_Kutipan Teks_
Berdasarkan Pasal 24C ayat (1) UUD Tahun 1945, salah satu kewenangan dari Mahkamah Konstitusi adalah mengadili pada tingkat pertama dan terakhir yang putusannya bersifat final untuk menguji undang-undang terhadap Undang-Undang Dasar. Ada 3 (tiga) ciri utama yang menandai prinsip supremasi konstitusi, yaitu:
1. pembedaan antara norma hukum konstitusi dan norma hukum lainnya;
2. keterikatan pembuat undang-undang terhadap Undang-Undang Dasar; dan
3. adanya satu lembaga yang memiliki kewenangan untuk menguji konstitusionalitas undang-undang dan tindakan hukum pemerintah.
Dengan demikian, esensi dari produk putusan Mahkamah Konstitusi dalam menguji undang-undang terhadap UUD Tahun 1945 ditempatkan dalam bingkai mekanisme check and balances antara lembaga negara. Pengujian terhadap substansi UU Ketenagakerjaan melalui pengujian materiil maupun proses pembentukannya melalui pengujian formil telah dilakukan oleh Mahkamah Konstitusi. Hal ini untuk menjamin bahwa UU Ketenagakerjaan tidak bertentangan dan sesuai dengan jiwa UUD Tahun 1945.

_Data yang Diberikan_
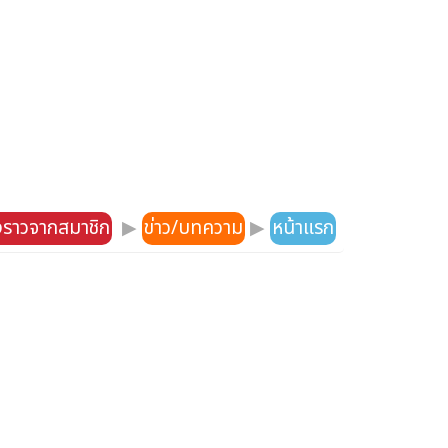
องราวจากสมาชิก
▶
ข่าว/บทความ
▶
หน้าแรก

_Soal untuk Dikerjakan_
A) Sebutkan semua ciri utama prinsip supremasi konstitusi yang tercantum dalam kutipan tentang kewenangan Mahkamah Konstitusi.
B) Tuliskan kembali dengan persis bagian kutipan tentang kewenangan Mahkamah Konstitusi yang dimulai dengan "Berdasarkan Pasal 24C" dan berlanjut hingga "tindakan hukum pemerintah.".
C) Lanjutkan kutipan tentang kewenangan Mahkamah Konstitusi mulai dari kalimat sesudah kalimat terakhirnya.

_Jawaban Soal_
A)
1. Pembedaan antara norma hukum konstitusi dan norma hukum lainnya.
2. Keterikatan pembuat undang-undang terhadap Undang-Undang Dasar.
3. Adanya satu lembaga yang memiliki kewenangan untuk menguji konstitusionalitas undang-undang dan tindakan hukum pemerintah.

B)
Berdasarkan Pasal 24C ayat (1) UUD Tahun 1945, salah satu kewenangan dari Mahkamah Konstitusi adalah mengadili pada tingkat pertama dan terakhir yang putusannya bersifat final untuk menguji undang-undang terhadap Undang-Undang Dasar. Ada 3 (tiga) ciri utama yang menandai prinsip supremasi konstitusi, yaitu:
1. pembedaan antara norma hukum konstitusi dan norma hukum lainnya;
2. keterikatan pembuat undang-undang terhadap Undang-Undang Dasar; dan
3. adanya satu lembaga yang memiliki kewenangan untuk menguji konstitusionalitas undang-undang dan tindakan hukum pemerintah.

C)
Terhadap putusan Mahkamah Konstitusi tidak dapat dilakukan upaya hukum dan putusan tersebut langsung mengikat sebagai hukum sejak diucapkan di persidangan dan tidak dapat dimohonkan pengujian kembali. Amar putusan Mahkamah Konstitusi yang mengabulkan satu permohonan pengujian undang-undang akan menyatakan satu pasal, ayat, atau bagian dari undang-undang, dan bahkan undang-undang secara keseluruhan bertentangan dengan UUD Tahun 1945. Sebagai konsekuensinya maka undang-undang, pasal, ayat atau bagian dari undang-undang yang diuji tidak lagi mempunyai kekuatan hukum mengikat.
Beberapa norma UU Ketenagakerjaan yang telah diputuskan Mahkamah Konstitusi bertentangan dengan UUD Tahun 1945 dengan sendirinya telah batal dan tidak berlaku lagi. Putusan Mahkamah Konstitusi hanyalah sebagai solusi sementara terhadap beberapa materi UU Ketenagakerjaan yang telah diputuskan bertentangan dengan UUD Tahun 1945 sampai pembentuk undang-undang melakukan perubahan atau penggantian terhadap UU Ketenagakerjaan.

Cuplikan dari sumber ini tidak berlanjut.